Your best bet is to do some study and research, I can answer a few questions, but for you to get a good understanding you need to do the study, the few questions I can answer will not give you the kind of education you will get on your own when you study it yourself.

Silver Ag dissolved in nitric acid HNO3 makes silver nitrate AgNO3, we can get the silver back several ways, with a displacement reaction using a metal higher in the reactivity series of metals like copper, this will give us a silver metal powder, the copper replaces the silver from solution as a silver metal powder we call silver cement (we also call this process cementing silver from solution with copper).

2AgNO3 + Cu --> Cu(NO3)2 +2Ag (S)

Whenever possible this is my choice method to get the silver from the nitrate solution, as it is metallic silver and can be easily melted after washing the contaminants, note copper will also cement palladium or platinum if it is involved in the silver nitrate, these will normally cement latter in the process after most of the silver, for me this would not be a problem as I can recover them from the silver when it is purified in the silver cell later.

Silver Ag can be recovered from nitric acid HNO3 as silver chloride AgCl, by using sodium chloride, NaCl (table salt), hydrochloric acid HCl, or other chlorides like potassium chloride...

AgNO3 + NaCl --> AgCl + NaNO3
AgNO3 + HCl --> AgCl + HNO3
AgNO3 + KCl --> AgCl + KNO3

The silver chloride is a white insoluble powder, drying it is not advised (it makes conversion to metal very difficult later, normally it should not be melted as silver chloride , silver chloride is volatile in the high temperatures needed, so silver will go up in smoke, it can be melted with sodium carbonate and charcoal but even when melted this way there will be losses (some say 3% to 7% silver loss even with this method, how much of your silver that goes up in smoke will be determined on how the melting process is done)...

silver chloride can be converted to silver metal, there are several processes this can be done with, a few common methods.

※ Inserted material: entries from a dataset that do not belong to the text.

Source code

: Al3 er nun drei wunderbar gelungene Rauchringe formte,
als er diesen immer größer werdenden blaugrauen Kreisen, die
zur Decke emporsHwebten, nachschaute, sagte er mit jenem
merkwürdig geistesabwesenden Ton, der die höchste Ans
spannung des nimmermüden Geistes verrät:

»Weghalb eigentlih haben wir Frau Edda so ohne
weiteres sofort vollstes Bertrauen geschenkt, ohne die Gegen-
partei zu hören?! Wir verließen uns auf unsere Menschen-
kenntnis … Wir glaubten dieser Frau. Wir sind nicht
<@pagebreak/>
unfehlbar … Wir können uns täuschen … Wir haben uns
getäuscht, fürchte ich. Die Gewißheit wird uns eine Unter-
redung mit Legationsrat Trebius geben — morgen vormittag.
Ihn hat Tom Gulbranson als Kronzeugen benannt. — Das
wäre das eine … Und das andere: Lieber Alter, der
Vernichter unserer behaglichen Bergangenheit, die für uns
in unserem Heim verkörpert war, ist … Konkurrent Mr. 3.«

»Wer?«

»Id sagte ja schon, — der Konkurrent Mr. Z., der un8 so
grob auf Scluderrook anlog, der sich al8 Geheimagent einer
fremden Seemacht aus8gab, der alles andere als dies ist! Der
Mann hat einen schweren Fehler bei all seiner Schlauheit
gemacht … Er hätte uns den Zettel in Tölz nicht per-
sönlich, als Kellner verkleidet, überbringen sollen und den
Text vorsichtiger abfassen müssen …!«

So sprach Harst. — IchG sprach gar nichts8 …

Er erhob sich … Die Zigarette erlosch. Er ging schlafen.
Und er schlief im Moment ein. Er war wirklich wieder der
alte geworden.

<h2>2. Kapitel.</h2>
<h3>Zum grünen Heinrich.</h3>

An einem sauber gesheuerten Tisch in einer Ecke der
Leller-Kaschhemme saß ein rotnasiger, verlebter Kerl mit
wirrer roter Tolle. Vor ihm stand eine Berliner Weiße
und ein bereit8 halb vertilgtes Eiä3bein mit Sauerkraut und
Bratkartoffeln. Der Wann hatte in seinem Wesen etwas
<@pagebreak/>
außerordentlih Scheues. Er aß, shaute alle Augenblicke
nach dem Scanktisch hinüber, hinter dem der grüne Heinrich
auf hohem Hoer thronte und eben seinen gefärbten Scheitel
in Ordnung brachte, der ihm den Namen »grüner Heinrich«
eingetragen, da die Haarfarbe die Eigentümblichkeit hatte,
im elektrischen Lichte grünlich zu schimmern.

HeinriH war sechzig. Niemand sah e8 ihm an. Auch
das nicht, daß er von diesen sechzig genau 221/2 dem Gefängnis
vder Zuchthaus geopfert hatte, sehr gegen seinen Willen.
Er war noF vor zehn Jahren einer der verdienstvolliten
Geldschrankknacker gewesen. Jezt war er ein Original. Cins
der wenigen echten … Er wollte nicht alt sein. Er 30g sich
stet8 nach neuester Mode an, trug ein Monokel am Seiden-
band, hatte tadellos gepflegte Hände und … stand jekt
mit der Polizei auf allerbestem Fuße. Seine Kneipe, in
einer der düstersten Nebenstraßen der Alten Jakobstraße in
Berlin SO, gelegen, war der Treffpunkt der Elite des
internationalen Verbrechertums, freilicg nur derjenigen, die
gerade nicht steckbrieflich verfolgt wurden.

Silver chloride with sodium hydroxide and karo syrup. Or silver chloride with a dilute sulfuric acid and iron metal. Or silver chloride with dilute HCl and aluminum, then there are more methods that can be used for conversion that are less common.

Normally if you have to (or for some reason choose to make silver chloride), you are best off keeping it wet and converting it back to silver metal before melting it.

Note silver as silver chloride is not the only precious metal that can vapor off in a melt with chlorides, gold is also volatile and can go up in smoke in a melt with chloride salts...


----------



## jam353wih (Feb 16, 2014)

Butcher, thanks very much for your assistance and advise. i will do some study first and then come back to you later especially to get a list of what equipment and reagents that will be used for refining my silver. 

thanks 
james


----------



## Akshay (Feb 23, 2020)

Which process is best to refining silver 
By making it silver chloride or by adding copper


----------



## nickvc (Feb 23, 2020)

If you want high purity silver then go for silver chloride as cementing with copper usually leaves some copper in the silver but converting chloride completely comes with its own problems.


----------



## Akshay (Feb 23, 2020)

But i heard that cementing silver with copper will cost more wastage than chloride


----------



## rickbb (Feb 24, 2020)

Refining implies that you already have metallic silver and want to "purify" it. 

If so then you want to look at a electric cell such as a thrum cell.

https://www.quora.com/What-is-a-thum-cell?share=1


----------



## Akshay (Feb 25, 2020)

thank you guys


----------



## Arthur Brown (Feb 29, 2020)

When you have silver chloride (any halide) simply complex it in sodium or ammonium thiosulphate and electrolyse the silver onto a stainless cathode against a carbon anode. Machines for the recovery of silver from photographic fixer may be available, patents and other documents will be searchable.


----------



## Akshay (Mar 5, 2020)

Will try that thank you


----------